Ia menambahkan, dengan kondisi yang ada saat ini, upaya yang dapat dilakukan korban adalah meminta perlindungan ke organisasi yang bekerja di isu-isu perlindungan korban.
“Korban perempuan dapat melapor ke women’s crisis center. Kalau dalam assesment-nya ditemukan adanya ancaman keamanan, mereka dapat ditempatkan di rumah aman. Beberapa pengada layanan telah memiliki safe house,” tuturnya.
Cyberstalking
Teknologi, seperti surat elektronik, pesan teks, dan kamera juga dapat digunakan untuk menguntit. Tidak seperti penguntitan biasa, penguntitan di dunia maya ternyata telah memiliki payung hukum di Indonesia. Pasal 45B Undang-Undang Nomor 19 Tahun 2016 tentang Perubahan Atas UU No. 11/2008 Tentang Informasi dan Transaksi Elektronik (UU ITE) mengatur adanya perbuatan yang dapat digolongkan sebagai cyberstalking.
Pasal tersebut menyatakan, setiap orang yang dengan sengaja dan tanpa hak mengirimkan informasi elektronik dan/atau dokumen elektronik yang berisi ancaman kekerasan atau menakut-nakuti yang ditujukan secara pribadi, dipidana dengan pidana penjara paling lama empat tahun dan/atau denda paling banyak Rp750 juta.
Meskipun demikian, apabila tidak ada ancaman kekerasan, pelaku tidak dapat dijerat dengan pasal ini.

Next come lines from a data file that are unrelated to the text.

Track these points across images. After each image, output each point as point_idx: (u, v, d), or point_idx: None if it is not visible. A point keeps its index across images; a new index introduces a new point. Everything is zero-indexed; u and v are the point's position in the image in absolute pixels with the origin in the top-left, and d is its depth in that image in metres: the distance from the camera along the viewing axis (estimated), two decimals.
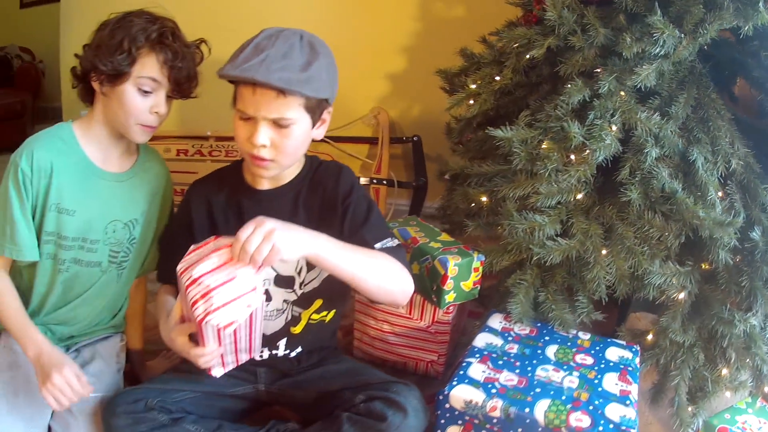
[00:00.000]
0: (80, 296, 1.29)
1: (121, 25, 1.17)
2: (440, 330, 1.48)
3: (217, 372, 1.09)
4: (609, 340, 1.31)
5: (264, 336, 1.17)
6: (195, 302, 0.94)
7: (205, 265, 0.95)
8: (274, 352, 1.24)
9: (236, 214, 1.22)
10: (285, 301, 1.22)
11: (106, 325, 1.37)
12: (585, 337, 1.32)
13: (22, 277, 1.27)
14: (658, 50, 1.13)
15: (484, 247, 1.41)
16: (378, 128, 2.28)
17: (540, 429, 1.05)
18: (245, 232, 0.94)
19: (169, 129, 2.37)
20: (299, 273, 1.22)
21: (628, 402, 1.09)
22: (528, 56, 1.28)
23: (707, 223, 1.13)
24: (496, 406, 1.08)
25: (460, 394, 1.12)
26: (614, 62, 1.22)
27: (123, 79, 1.17)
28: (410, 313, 1.48)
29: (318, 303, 1.24)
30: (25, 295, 1.26)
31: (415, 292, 1.38)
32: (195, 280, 0.94)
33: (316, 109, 1.12)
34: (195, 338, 1.06)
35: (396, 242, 1.18)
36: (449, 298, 1.38)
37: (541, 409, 1.06)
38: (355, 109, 2.31)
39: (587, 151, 1.19)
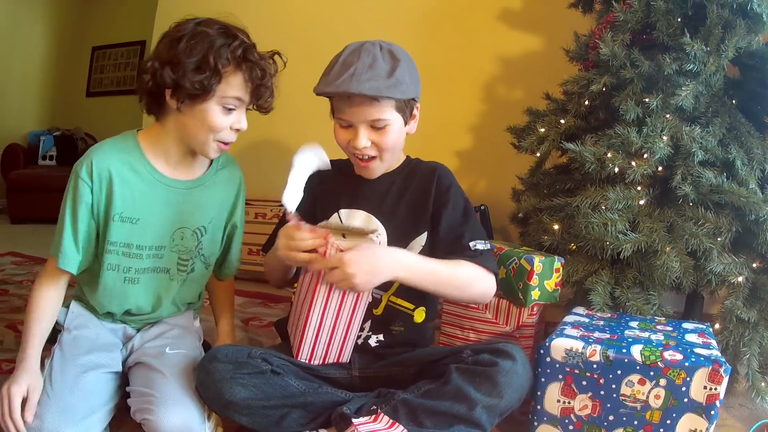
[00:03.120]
0: (151, 302, 1.30)
1: (198, 40, 1.12)
2: (524, 334, 1.62)
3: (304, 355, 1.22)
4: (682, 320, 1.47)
5: None
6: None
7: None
8: (361, 334, 1.30)
9: (341, 194, 1.35)
10: None
11: (178, 312, 1.39)
12: (661, 318, 1.47)
13: (95, 289, 1.26)
14: (691, 66, 1.45)
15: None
16: None
17: (638, 367, 1.16)
18: (331, 263, 1.11)
19: (248, 193, 2.56)
20: None
21: (712, 348, 1.22)
22: (589, 91, 1.61)
23: (752, 202, 1.37)
24: (595, 350, 1.19)
25: (561, 344, 1.22)
26: (659, 89, 1.54)
27: (206, 98, 1.14)
28: (496, 318, 1.64)
29: (396, 284, 1.31)
30: (99, 307, 1.28)
31: (500, 297, 1.56)
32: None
33: (405, 108, 1.26)
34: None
35: (488, 245, 1.29)
36: (535, 294, 1.55)
37: (637, 350, 1.18)
38: None
39: (645, 154, 1.47)
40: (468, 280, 1.24)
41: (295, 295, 1.31)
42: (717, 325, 1.48)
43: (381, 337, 1.31)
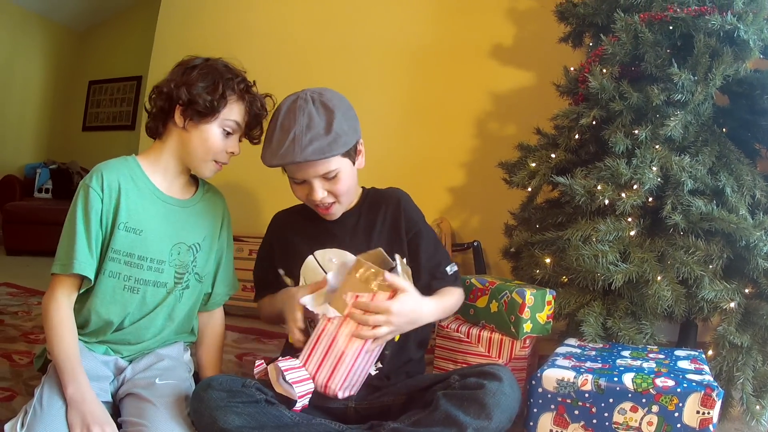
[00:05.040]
0: (146, 316, 1.32)
1: (208, 70, 1.29)
2: (517, 366, 1.62)
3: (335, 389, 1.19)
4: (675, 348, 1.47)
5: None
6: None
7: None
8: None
9: (309, 237, 1.39)
10: None
11: (172, 341, 1.41)
12: (653, 347, 1.48)
13: (90, 298, 1.27)
14: (679, 96, 1.48)
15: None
16: (441, 236, 2.49)
17: (630, 395, 1.17)
18: (378, 320, 1.16)
19: (242, 231, 2.53)
20: None
21: (704, 374, 1.22)
22: (579, 124, 1.64)
23: (743, 228, 1.39)
24: (587, 380, 1.20)
25: (553, 374, 1.24)
26: (648, 121, 1.57)
27: (211, 119, 1.28)
28: (489, 352, 1.64)
29: None
30: (93, 316, 1.28)
31: (492, 330, 1.58)
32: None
33: (351, 151, 1.31)
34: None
35: (455, 267, 1.42)
36: (527, 327, 1.56)
37: (628, 377, 1.19)
38: None
39: (635, 185, 1.50)
40: (455, 304, 1.39)
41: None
42: (710, 352, 1.48)
43: (379, 364, 1.32)
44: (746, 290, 1.50)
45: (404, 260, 1.32)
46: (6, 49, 4.66)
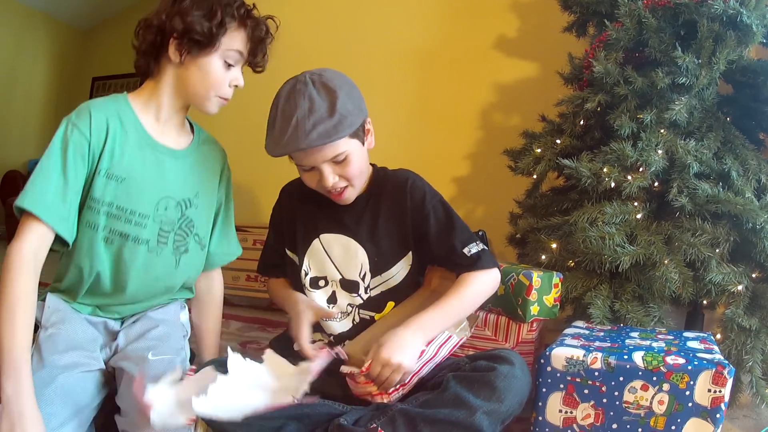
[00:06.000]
0: (129, 275, 1.19)
1: None
2: (524, 350, 1.61)
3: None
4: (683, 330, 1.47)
5: (332, 337, 1.30)
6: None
7: None
8: None
9: (317, 219, 1.34)
10: (350, 305, 1.30)
11: (165, 301, 1.32)
12: (662, 329, 1.47)
13: (70, 254, 1.16)
14: (684, 80, 1.49)
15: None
16: None
17: (640, 373, 1.15)
18: (381, 374, 1.10)
19: (246, 221, 2.54)
20: (363, 278, 1.30)
21: (714, 353, 1.21)
22: (584, 109, 1.64)
23: (749, 210, 1.39)
24: (596, 358, 1.19)
25: (562, 353, 1.21)
26: (653, 105, 1.57)
27: (211, 50, 1.16)
28: (495, 335, 1.63)
29: (390, 305, 1.30)
30: (74, 274, 1.17)
31: (499, 313, 1.57)
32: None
33: (358, 131, 1.23)
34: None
35: (480, 246, 1.26)
36: (534, 310, 1.55)
37: (638, 356, 1.18)
38: None
39: (641, 168, 1.50)
40: (476, 293, 1.23)
41: None
42: (718, 335, 1.47)
43: None
44: (753, 274, 1.50)
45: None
46: (10, 46, 4.68)
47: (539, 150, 1.80)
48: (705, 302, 1.54)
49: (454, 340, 1.23)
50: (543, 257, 1.72)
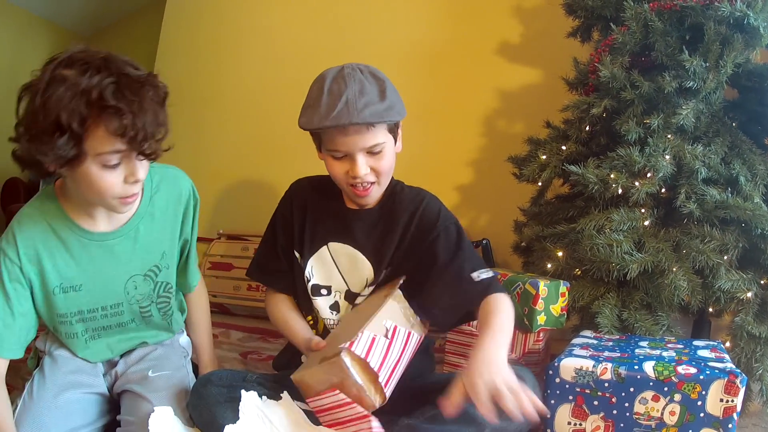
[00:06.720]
0: (122, 346, 1.25)
1: (51, 93, 0.91)
2: (531, 361, 1.59)
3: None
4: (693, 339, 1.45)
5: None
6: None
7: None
8: None
9: (327, 224, 1.31)
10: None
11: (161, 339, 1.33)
12: (671, 338, 1.45)
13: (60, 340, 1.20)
14: (691, 84, 1.47)
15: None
16: None
17: (651, 383, 1.13)
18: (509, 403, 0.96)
19: (245, 230, 2.42)
20: (363, 292, 1.29)
21: (726, 361, 1.19)
22: (590, 115, 1.62)
23: (759, 215, 1.37)
24: (606, 368, 1.17)
25: (571, 363, 1.19)
26: (660, 110, 1.55)
27: (79, 161, 0.95)
28: None
29: None
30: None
31: None
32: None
33: (394, 128, 1.24)
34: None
35: (491, 272, 1.23)
36: (541, 319, 1.54)
37: (649, 366, 1.16)
38: None
39: (649, 173, 1.48)
40: (510, 318, 1.15)
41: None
42: (728, 344, 1.45)
43: None
44: (762, 281, 1.48)
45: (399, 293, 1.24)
46: (11, 52, 4.66)
47: (544, 157, 1.78)
48: (712, 310, 1.52)
49: (415, 337, 1.20)
50: (549, 266, 1.70)
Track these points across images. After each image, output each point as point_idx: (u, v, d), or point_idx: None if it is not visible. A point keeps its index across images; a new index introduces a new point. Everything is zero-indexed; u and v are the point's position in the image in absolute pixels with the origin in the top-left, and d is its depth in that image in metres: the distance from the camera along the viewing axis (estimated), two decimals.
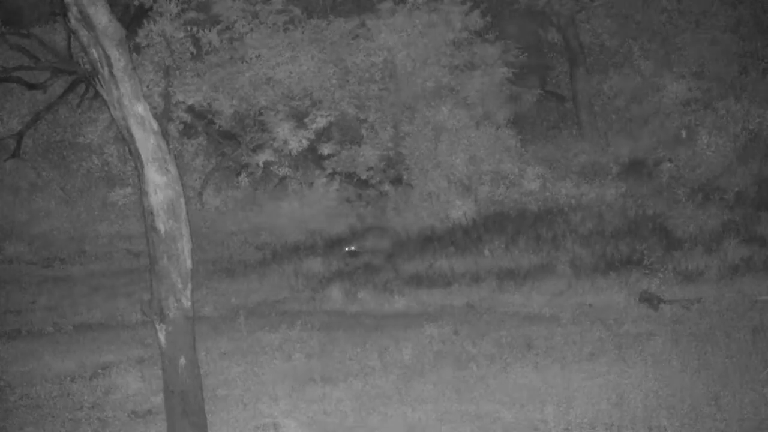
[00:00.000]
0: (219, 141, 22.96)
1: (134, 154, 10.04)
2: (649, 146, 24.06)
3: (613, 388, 12.43)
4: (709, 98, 24.35)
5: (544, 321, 16.41)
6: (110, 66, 9.93)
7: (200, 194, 22.49)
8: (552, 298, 17.84)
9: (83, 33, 9.93)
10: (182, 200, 10.08)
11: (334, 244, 21.95)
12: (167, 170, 9.97)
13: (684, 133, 24.09)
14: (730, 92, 24.18)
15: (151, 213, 10.00)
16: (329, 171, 22.88)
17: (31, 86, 22.23)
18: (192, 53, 21.76)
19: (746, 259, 18.69)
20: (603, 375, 13.04)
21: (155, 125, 10.03)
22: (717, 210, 21.08)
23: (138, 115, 9.90)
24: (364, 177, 22.84)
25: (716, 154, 23.03)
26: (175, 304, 9.94)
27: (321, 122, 22.45)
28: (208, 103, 22.07)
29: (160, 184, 9.95)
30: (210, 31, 21.70)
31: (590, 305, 17.33)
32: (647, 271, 18.58)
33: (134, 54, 10.51)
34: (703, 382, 12.36)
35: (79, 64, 20.36)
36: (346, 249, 21.38)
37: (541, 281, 18.69)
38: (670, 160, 23.53)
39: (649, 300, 17.16)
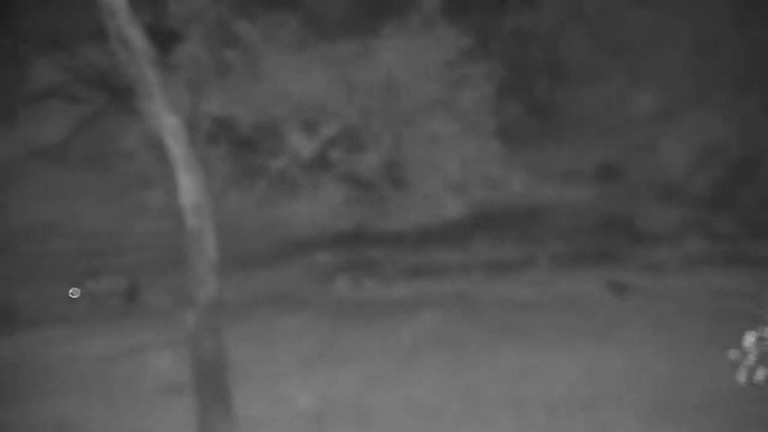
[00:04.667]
0: (240, 148, 22.97)
1: (166, 159, 10.12)
2: (620, 153, 24.06)
3: (588, 367, 12.49)
4: (673, 110, 24.34)
5: (527, 308, 16.48)
6: (145, 82, 10.00)
7: (223, 195, 22.49)
8: (534, 287, 17.90)
9: (122, 53, 10.00)
10: (208, 200, 10.16)
11: (340, 239, 21.98)
12: (195, 174, 10.04)
13: (651, 142, 24.08)
14: (692, 105, 24.16)
15: (182, 213, 10.08)
16: (336, 174, 22.91)
17: (76, 99, 22.38)
18: (216, 71, 21.84)
19: (705, 254, 18.74)
20: (579, 355, 13.10)
21: (184, 134, 10.09)
22: (679, 210, 21.11)
23: (169, 126, 9.97)
24: (367, 180, 22.87)
25: (679, 160, 23.04)
26: (203, 292, 10.01)
27: (329, 131, 22.50)
28: (230, 115, 22.12)
29: (188, 187, 10.02)
30: (232, 51, 21.78)
31: (568, 294, 17.41)
32: (617, 264, 18.65)
33: (166, 72, 10.57)
34: (666, 361, 12.42)
35: (119, 81, 20.41)
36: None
37: (525, 272, 18.74)
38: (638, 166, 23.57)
39: (619, 289, 17.23)
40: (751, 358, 4.13)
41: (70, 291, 17.49)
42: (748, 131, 22.69)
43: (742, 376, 4.16)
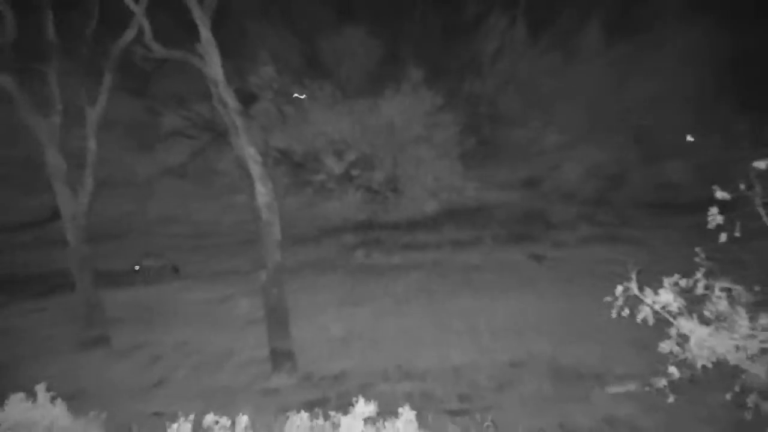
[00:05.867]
0: (295, 168, 22.96)
1: (248, 175, 10.17)
2: (537, 170, 23.98)
3: (518, 309, 12.49)
4: (570, 144, 24.23)
5: (478, 270, 16.45)
6: (235, 127, 10.04)
7: (284, 198, 22.44)
8: (482, 256, 17.89)
9: (221, 108, 10.04)
10: (275, 202, 10.21)
11: (358, 226, 21.95)
12: (266, 185, 10.09)
13: (556, 163, 23.97)
14: (583, 140, 24.04)
15: (258, 209, 10.13)
16: (356, 185, 22.93)
17: (191, 137, 22.54)
18: (280, 119, 21.87)
19: (591, 235, 18.71)
20: (511, 300, 13.10)
21: (259, 159, 10.14)
22: (575, 207, 21.05)
23: (250, 154, 10.01)
24: (375, 188, 22.88)
25: (574, 174, 22.94)
26: (271, 260, 10.06)
27: (351, 157, 22.51)
28: (288, 147, 22.16)
29: (262, 193, 10.06)
30: (290, 107, 21.86)
31: (504, 261, 17.36)
32: (536, 241, 18.63)
33: (248, 120, 10.63)
34: (567, 304, 12.42)
35: (218, 125, 20.44)
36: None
37: (476, 247, 18.72)
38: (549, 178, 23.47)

Kasus cyberstalking tanpa ancaman kekerasan pernah dialami “Rani” hampir 10 tahun lalu. Pekerja swasta berusia 31 tahun ini menjadi korban stalking virtual dari lelaki yang ditolak olehnya.
“Saya mengalami sedikit trauma. Sampai sekarang saya masih tidak membuka jalur komunikasi dengan dia. Perbuatannya saat itu sangat mengganggu kenyamanan saya. Dia mengajukan pertanyaan-pertanyaan invasif, misalnya, ‘Kenapa kamu bilang leave me alone tapi malah menghabiskan waktu dengan orang baru?” ujarnya.
Untuk kasus seperti Rani, Genoveva mengatakan, seharusnya penanggung jawab platform media sosial lebih berperan untuk mengatasi masalah ini.
“Kalau kita bicara cakupan hukum pidana, maka tidak semua perbuatan termasuk dalam tindak pidana. Apabila terjadi hal seperti itu, developer platform media sosial turut bertanggung jawab,” ujarnya.
“Seharusnya mereka memiliki kebijakan yang memungkinkan orang yang kenyamanannya terganggu untuk mengadu. Makanya kan ada fitur report. Namun, akhirnya, para korban juga dibebani tanggung jawab karena merekalah yang harus memblokir pelaku.”